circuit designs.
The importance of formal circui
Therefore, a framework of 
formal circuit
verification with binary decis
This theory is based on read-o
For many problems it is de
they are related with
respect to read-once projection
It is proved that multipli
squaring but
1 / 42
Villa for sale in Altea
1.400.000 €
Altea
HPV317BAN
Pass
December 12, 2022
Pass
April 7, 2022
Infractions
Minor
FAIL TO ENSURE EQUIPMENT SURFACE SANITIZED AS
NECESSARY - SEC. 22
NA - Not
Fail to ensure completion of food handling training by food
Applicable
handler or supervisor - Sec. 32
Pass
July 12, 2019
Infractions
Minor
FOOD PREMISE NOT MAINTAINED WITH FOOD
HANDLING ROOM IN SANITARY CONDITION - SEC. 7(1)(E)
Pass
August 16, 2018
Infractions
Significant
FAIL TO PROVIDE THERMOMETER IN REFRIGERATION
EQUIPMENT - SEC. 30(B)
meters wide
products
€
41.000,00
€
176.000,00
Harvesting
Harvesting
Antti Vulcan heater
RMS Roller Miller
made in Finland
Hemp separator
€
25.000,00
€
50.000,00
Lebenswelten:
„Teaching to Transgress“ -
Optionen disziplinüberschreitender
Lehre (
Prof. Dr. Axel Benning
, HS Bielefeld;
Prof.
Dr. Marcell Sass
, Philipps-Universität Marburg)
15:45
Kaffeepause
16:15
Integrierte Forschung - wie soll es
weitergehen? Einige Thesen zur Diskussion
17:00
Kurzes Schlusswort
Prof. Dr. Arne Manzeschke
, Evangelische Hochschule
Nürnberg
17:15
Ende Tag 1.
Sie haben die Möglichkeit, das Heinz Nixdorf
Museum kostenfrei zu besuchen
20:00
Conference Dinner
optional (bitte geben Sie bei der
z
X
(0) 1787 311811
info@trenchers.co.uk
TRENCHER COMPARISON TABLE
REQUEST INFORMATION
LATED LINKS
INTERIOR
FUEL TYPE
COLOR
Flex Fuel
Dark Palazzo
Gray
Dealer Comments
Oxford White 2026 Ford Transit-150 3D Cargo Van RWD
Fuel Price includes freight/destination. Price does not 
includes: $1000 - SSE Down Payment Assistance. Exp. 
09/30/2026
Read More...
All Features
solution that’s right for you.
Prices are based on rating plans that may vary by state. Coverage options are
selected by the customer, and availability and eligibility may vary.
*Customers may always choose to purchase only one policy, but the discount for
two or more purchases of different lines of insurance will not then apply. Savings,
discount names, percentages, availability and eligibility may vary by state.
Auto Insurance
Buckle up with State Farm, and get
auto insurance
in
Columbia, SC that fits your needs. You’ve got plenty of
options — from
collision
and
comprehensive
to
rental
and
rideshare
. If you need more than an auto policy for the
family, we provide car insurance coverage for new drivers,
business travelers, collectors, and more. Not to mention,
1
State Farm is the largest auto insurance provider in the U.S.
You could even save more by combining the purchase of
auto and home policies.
══════════
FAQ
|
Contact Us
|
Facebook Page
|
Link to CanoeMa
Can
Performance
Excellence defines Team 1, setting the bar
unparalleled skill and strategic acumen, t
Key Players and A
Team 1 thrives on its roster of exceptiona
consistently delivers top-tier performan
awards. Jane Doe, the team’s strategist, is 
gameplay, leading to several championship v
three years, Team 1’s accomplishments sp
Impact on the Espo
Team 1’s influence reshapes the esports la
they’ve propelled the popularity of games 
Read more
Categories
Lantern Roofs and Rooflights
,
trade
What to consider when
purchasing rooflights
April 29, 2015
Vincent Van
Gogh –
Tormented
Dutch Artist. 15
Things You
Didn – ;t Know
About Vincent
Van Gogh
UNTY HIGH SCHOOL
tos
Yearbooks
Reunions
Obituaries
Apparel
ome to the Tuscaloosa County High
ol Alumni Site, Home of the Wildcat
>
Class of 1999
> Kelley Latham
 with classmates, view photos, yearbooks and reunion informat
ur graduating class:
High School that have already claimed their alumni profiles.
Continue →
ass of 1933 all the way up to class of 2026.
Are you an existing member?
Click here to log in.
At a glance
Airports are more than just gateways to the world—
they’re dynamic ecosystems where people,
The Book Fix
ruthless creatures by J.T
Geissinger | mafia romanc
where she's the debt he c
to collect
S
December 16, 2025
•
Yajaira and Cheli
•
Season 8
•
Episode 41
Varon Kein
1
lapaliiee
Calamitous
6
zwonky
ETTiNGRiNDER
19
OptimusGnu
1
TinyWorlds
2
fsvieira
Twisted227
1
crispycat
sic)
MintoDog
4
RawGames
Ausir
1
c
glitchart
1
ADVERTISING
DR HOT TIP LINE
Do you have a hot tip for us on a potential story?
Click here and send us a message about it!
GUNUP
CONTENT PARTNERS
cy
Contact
══════════
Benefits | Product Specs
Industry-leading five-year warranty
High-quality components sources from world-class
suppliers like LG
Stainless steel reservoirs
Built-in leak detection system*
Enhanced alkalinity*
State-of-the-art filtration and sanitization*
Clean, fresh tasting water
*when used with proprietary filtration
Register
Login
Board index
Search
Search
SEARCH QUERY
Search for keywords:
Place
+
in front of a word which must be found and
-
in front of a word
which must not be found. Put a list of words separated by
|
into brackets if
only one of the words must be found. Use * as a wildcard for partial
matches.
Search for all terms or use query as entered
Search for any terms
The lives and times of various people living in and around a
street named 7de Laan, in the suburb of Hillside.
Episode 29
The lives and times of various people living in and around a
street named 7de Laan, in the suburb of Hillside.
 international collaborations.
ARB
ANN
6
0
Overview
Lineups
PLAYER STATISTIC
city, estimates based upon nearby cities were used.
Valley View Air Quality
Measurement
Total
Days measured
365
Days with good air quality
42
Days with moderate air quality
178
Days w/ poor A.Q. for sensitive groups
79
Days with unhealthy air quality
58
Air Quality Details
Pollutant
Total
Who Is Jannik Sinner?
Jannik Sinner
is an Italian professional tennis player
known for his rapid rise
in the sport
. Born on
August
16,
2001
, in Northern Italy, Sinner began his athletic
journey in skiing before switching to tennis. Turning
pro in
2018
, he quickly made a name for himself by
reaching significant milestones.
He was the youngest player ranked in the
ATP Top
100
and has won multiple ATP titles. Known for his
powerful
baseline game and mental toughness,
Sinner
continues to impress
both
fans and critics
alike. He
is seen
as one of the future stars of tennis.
══════════
=== ABOUT THIS TASK ===
Where a line of the listing holds the string "tennis", copy that line.

=== WRITTEN RESPONSE ===
is an Italian professional tennis player
journey in skiing before switching to tennis. Turning
as one of the future stars of tennis.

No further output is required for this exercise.